The minute microörganism cultivated from poliomyelitic tissues survives and maintains its pathogenicity in cultures for more than one year.
Upon inoculation into monkeys poliomyelitis may fail to appear upon the first injection and yet follow from the effects of successive injections of the culture.
Inoculations of cultures into monkeys which fail to produce paralysis may fail also to induce resistance or immunity. In this respect the action of the cultures resembles that of the virus as contained in infected nervous tissues.
The lesions occurring in the spinal cord, medulla, and intervertebral ganglia of the monkeys which respond to the several inoculations of the cultures are identical with those present in the nervous organs of the animals responding to injection of the ordinary virus.
Glycerinated nervous tissues derived from the monkeys responding to several injections of the cultures transmit experimental poliomyelitis to monkeys upon intracerebral inoculation.
The microörganism inoculated may be recovered in cultures from the monkeys which develop poliomyelitis; but cultivation from the brain tissue is attended with the usual difficulties surrounding the obtaining of the initial growth.
The microörganism cultivated from poliomyelitic tissues is adapted with difficulty to saprophytic conditions of multiplication, but once adapted growth readily takes place upon suitable media.

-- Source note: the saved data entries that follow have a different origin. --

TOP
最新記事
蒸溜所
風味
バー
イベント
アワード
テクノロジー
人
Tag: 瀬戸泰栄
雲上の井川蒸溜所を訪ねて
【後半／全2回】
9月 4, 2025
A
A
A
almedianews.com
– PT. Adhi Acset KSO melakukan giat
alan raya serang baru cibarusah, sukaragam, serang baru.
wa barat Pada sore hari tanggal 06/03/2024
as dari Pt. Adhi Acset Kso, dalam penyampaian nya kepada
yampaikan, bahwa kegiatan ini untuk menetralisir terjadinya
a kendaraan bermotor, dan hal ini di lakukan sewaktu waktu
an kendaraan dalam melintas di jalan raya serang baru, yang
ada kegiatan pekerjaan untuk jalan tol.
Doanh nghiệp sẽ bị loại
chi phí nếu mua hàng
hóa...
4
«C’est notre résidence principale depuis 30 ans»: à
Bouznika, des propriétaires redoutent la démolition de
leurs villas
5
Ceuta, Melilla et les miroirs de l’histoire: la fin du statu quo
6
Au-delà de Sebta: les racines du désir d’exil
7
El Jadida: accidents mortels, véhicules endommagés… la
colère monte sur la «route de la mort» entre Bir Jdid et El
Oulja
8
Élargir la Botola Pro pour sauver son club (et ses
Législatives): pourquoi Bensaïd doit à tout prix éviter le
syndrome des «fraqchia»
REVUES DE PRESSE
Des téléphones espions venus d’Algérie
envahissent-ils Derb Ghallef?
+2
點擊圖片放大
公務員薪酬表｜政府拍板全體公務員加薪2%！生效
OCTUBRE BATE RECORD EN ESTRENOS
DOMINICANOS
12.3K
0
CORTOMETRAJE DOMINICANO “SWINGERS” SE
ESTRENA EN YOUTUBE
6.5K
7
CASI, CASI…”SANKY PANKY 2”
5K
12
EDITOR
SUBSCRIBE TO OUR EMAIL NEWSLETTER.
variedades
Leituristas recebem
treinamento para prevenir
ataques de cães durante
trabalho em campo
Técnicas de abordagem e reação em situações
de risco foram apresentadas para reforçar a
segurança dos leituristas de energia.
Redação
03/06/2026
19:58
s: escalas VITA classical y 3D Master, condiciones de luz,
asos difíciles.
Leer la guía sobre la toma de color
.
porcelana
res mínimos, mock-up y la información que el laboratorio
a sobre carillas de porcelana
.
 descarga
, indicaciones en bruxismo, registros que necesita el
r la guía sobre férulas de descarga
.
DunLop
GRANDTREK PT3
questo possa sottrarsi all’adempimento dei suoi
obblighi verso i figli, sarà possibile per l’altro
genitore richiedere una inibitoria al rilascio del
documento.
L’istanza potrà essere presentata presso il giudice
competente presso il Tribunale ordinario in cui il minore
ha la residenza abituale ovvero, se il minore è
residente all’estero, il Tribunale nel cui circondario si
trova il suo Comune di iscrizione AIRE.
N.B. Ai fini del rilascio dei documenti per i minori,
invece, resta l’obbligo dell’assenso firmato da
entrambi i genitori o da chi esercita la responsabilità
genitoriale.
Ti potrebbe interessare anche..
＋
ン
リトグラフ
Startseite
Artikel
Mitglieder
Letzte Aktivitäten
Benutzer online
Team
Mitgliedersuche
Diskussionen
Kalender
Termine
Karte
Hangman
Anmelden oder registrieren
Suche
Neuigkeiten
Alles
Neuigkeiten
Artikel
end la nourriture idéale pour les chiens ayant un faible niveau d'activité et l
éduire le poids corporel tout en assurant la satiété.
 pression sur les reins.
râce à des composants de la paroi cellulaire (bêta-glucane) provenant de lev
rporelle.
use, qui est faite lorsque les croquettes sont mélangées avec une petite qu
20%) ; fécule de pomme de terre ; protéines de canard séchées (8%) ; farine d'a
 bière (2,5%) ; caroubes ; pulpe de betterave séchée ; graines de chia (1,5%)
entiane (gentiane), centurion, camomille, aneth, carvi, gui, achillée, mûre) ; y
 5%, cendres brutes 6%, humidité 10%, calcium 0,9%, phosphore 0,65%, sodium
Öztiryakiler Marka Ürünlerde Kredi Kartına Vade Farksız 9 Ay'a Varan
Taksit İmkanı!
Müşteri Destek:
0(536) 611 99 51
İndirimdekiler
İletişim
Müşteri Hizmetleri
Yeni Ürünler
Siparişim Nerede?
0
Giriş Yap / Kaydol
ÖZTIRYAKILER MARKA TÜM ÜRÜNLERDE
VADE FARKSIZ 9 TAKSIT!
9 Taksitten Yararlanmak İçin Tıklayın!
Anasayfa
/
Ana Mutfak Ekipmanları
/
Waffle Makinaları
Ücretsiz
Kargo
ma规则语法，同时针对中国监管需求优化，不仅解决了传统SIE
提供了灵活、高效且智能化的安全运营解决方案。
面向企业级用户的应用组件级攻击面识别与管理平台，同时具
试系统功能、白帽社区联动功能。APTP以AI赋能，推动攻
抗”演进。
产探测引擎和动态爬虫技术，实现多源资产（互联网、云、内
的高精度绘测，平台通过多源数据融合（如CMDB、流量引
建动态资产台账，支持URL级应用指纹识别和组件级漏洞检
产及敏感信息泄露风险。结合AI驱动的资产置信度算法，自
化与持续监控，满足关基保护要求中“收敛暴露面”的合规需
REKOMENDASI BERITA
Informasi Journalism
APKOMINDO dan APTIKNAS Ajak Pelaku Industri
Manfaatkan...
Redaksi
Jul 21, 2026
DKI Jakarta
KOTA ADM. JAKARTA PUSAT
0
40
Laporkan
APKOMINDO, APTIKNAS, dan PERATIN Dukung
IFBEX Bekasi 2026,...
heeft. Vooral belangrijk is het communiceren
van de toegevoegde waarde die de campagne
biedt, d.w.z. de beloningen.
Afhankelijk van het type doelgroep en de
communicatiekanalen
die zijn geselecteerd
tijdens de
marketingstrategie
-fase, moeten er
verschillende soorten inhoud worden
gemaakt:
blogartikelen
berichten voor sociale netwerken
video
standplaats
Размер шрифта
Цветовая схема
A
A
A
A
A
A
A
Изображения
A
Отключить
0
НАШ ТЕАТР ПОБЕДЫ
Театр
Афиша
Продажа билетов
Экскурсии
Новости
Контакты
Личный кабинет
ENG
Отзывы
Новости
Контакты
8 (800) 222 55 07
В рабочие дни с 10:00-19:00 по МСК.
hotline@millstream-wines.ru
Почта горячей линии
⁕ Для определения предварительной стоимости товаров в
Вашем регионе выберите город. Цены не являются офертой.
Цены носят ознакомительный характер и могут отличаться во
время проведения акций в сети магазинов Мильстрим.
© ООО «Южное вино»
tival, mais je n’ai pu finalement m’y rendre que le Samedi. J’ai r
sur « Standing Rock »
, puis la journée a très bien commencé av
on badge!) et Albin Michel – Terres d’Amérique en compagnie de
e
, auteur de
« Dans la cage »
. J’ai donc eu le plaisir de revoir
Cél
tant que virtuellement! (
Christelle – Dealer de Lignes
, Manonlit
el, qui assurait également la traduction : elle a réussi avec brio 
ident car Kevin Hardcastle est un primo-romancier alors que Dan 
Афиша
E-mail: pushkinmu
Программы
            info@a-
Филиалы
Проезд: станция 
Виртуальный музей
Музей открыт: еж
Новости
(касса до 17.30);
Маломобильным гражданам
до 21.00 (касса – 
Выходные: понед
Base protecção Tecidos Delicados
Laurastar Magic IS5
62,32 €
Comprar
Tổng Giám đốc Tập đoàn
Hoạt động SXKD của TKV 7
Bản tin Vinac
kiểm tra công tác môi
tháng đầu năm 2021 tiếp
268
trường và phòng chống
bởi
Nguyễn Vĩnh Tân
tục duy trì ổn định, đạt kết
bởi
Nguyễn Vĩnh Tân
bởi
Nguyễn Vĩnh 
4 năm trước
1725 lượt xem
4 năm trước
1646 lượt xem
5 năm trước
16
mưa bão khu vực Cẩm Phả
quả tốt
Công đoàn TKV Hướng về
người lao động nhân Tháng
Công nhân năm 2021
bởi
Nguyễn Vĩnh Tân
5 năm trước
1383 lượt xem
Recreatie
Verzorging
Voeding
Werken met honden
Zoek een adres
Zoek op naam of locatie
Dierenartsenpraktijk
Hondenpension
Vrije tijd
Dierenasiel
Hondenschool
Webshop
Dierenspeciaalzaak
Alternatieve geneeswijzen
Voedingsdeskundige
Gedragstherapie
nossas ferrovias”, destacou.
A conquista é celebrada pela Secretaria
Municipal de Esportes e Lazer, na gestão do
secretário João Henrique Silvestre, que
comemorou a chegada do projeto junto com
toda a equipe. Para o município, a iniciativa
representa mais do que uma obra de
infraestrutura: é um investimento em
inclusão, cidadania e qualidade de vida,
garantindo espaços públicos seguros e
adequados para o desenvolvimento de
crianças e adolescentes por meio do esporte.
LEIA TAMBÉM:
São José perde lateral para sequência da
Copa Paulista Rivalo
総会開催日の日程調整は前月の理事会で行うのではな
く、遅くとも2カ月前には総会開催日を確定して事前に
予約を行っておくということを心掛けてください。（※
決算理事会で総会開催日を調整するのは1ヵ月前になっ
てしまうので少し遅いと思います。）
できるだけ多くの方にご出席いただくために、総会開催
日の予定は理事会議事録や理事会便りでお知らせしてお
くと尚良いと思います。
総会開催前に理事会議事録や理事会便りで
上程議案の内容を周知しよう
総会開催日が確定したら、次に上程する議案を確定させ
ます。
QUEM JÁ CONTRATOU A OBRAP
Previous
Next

When, however, as a result of inoculation into monkeys, the parasitic propensities of the microörganism are restored, it again displays the marked fastidiousness to artificial conditions of multiplication present at the original isolation.
The experiments reported in this paper afford additional strong evidence in support of the view already expressed, that this microorganism bears an etiological relationship to epidemic poliomyelitis in the human subject and to experimental poliomyelitis in the monkey.